▶ [WHAT IS NEEDED]:
Rewrite the data between the lines holding "X1_M11 (Mass conc." and "Rank the series", inclusive, replacing "value" with "figure" and leaving everything else unchanged, and omit the pictures from your answer.

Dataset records
'''
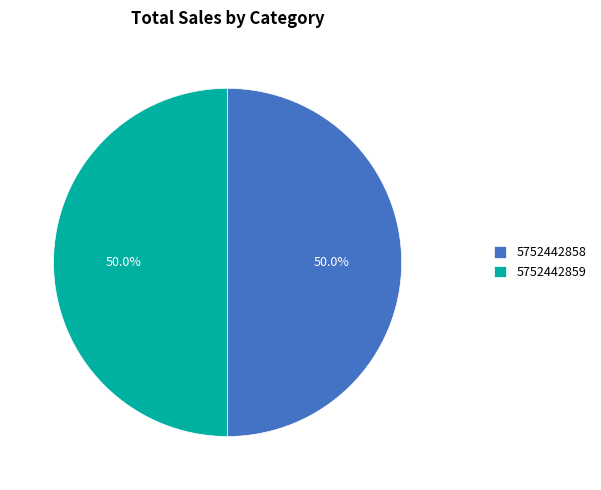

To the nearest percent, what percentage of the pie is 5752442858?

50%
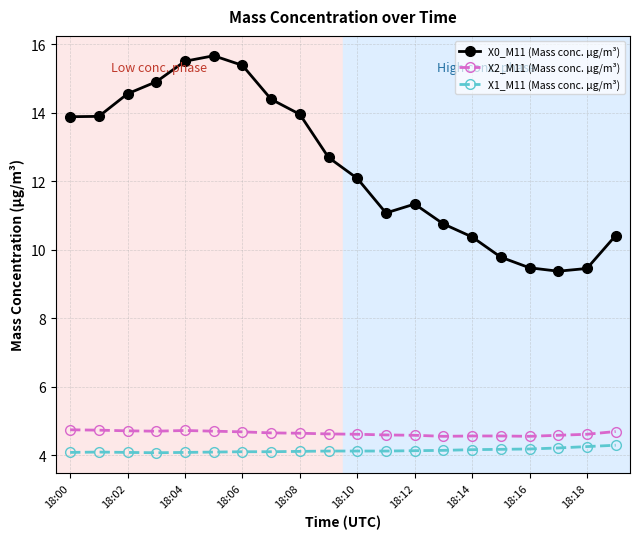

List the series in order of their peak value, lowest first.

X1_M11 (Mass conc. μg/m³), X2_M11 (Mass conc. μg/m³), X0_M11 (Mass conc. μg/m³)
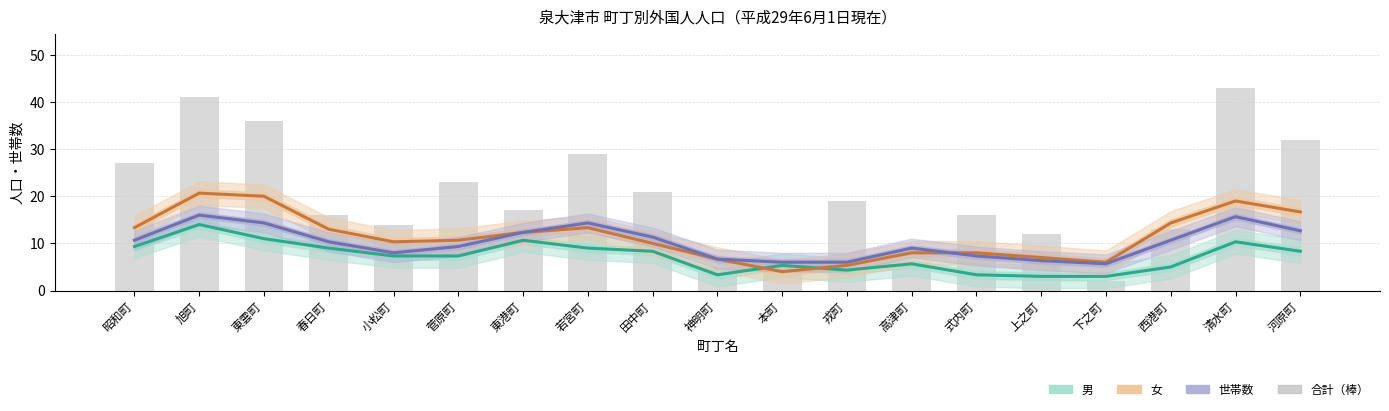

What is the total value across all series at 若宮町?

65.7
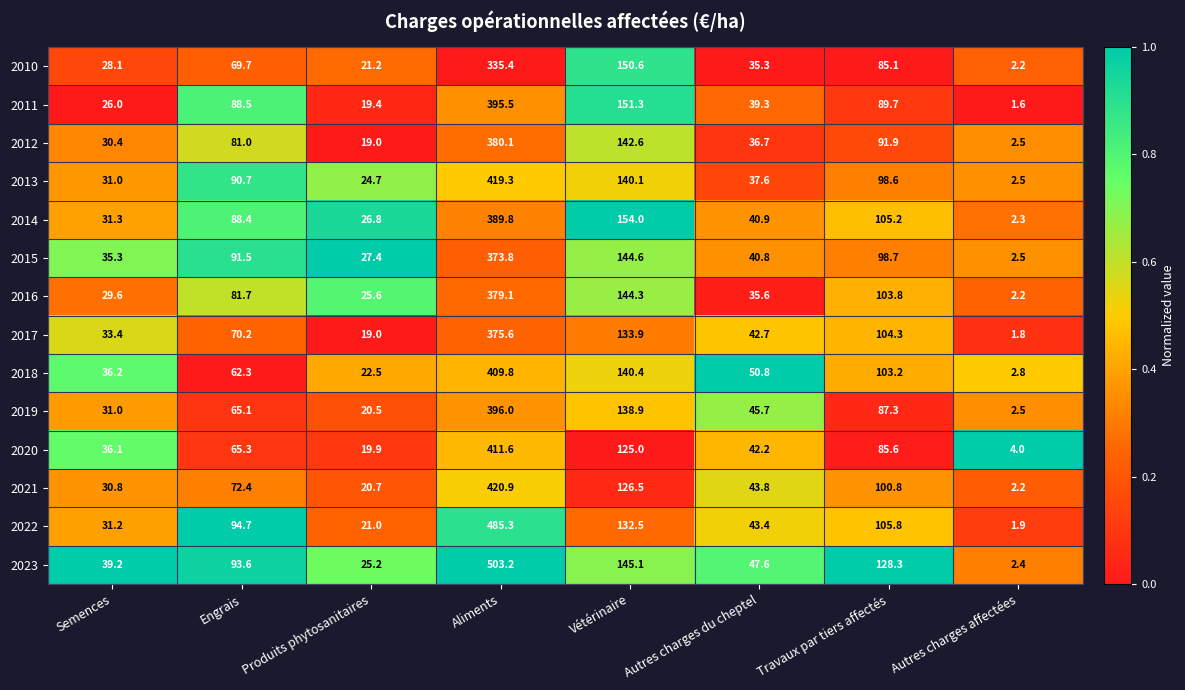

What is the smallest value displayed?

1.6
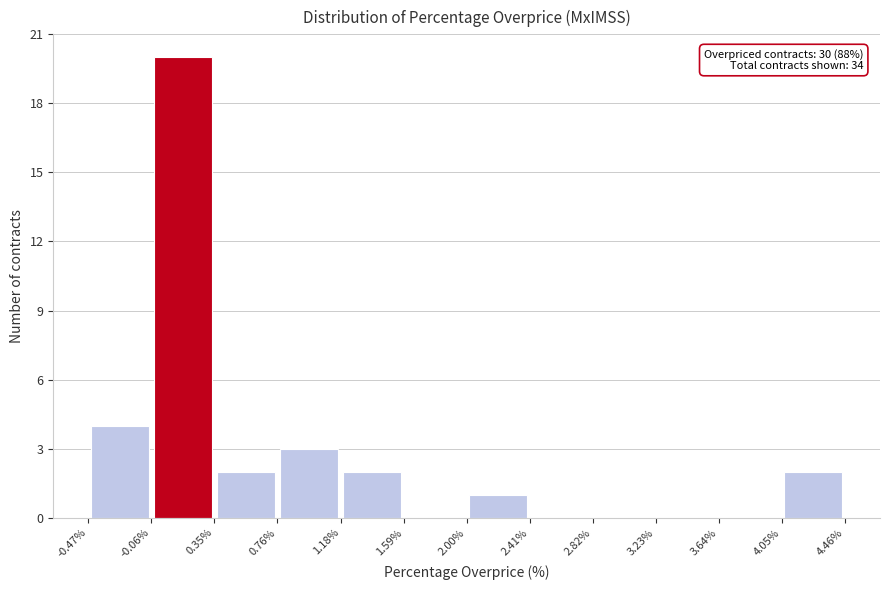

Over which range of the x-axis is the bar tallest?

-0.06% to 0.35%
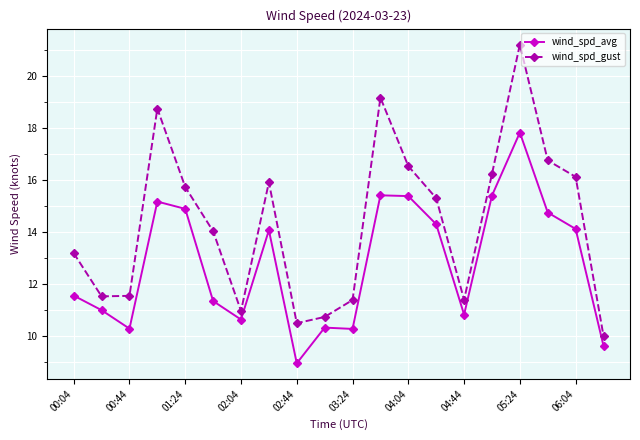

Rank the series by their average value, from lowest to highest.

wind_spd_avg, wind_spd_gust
'''
'''
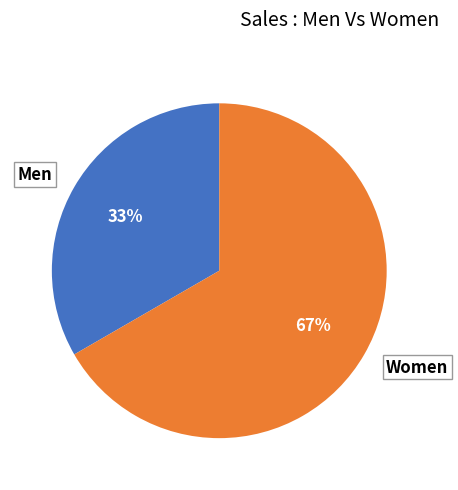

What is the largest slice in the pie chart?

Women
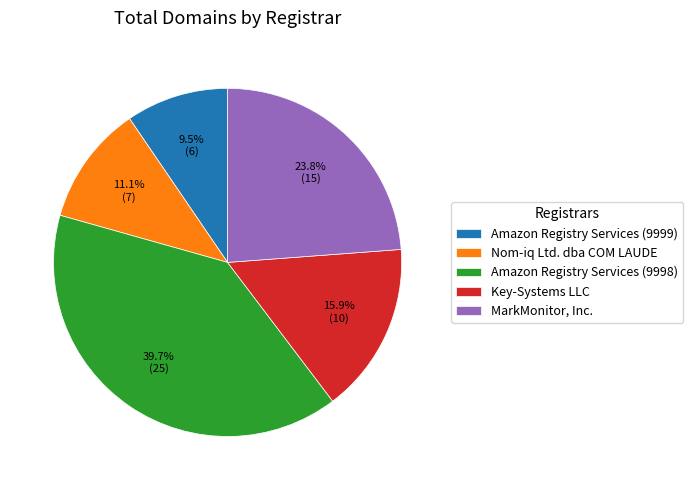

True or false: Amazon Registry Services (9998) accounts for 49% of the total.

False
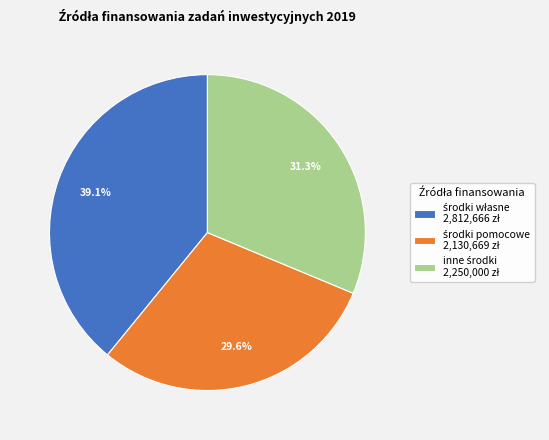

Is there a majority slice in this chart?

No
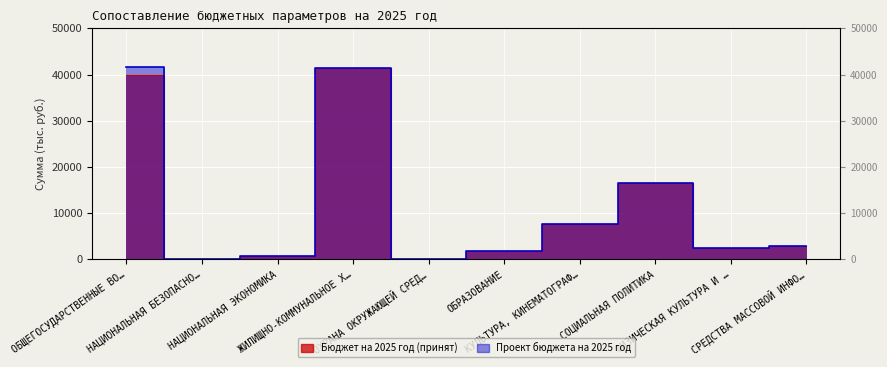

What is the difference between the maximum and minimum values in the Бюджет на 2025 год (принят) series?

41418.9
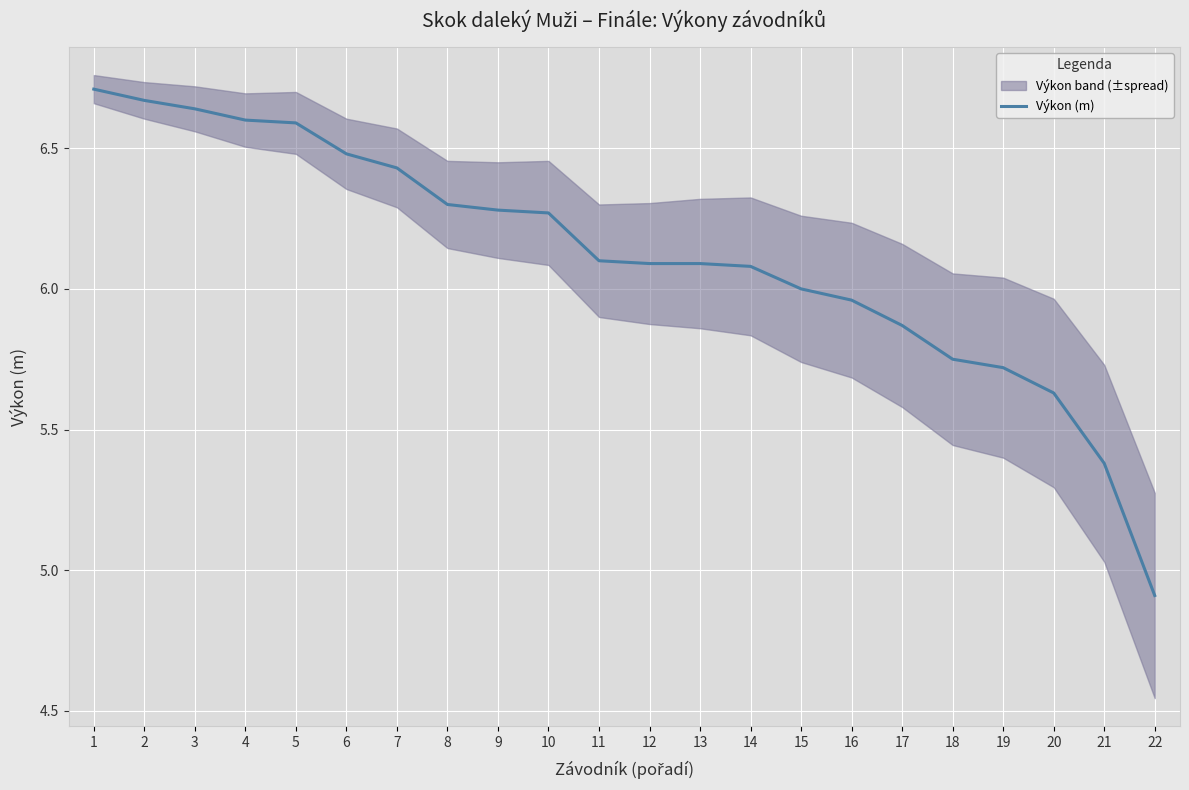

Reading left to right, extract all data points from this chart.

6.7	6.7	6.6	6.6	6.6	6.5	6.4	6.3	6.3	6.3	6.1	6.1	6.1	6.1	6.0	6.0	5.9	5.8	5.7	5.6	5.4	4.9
'''
▶ [EXERCISE RESULT]:
X1_M11 (Mass conc. μg/m³), X2_M11 (Mass conc. μg/m³), X0_M11 (Mass conc. μg/m³)

What is the total figure across all series at 若宮町?

65.7

What is the smallest figure displayed?

1.6

Over which range of the x-axis is the bar tallest?

-0.06% to 0.35%

Rank the series by their average figure, from lowest to highest.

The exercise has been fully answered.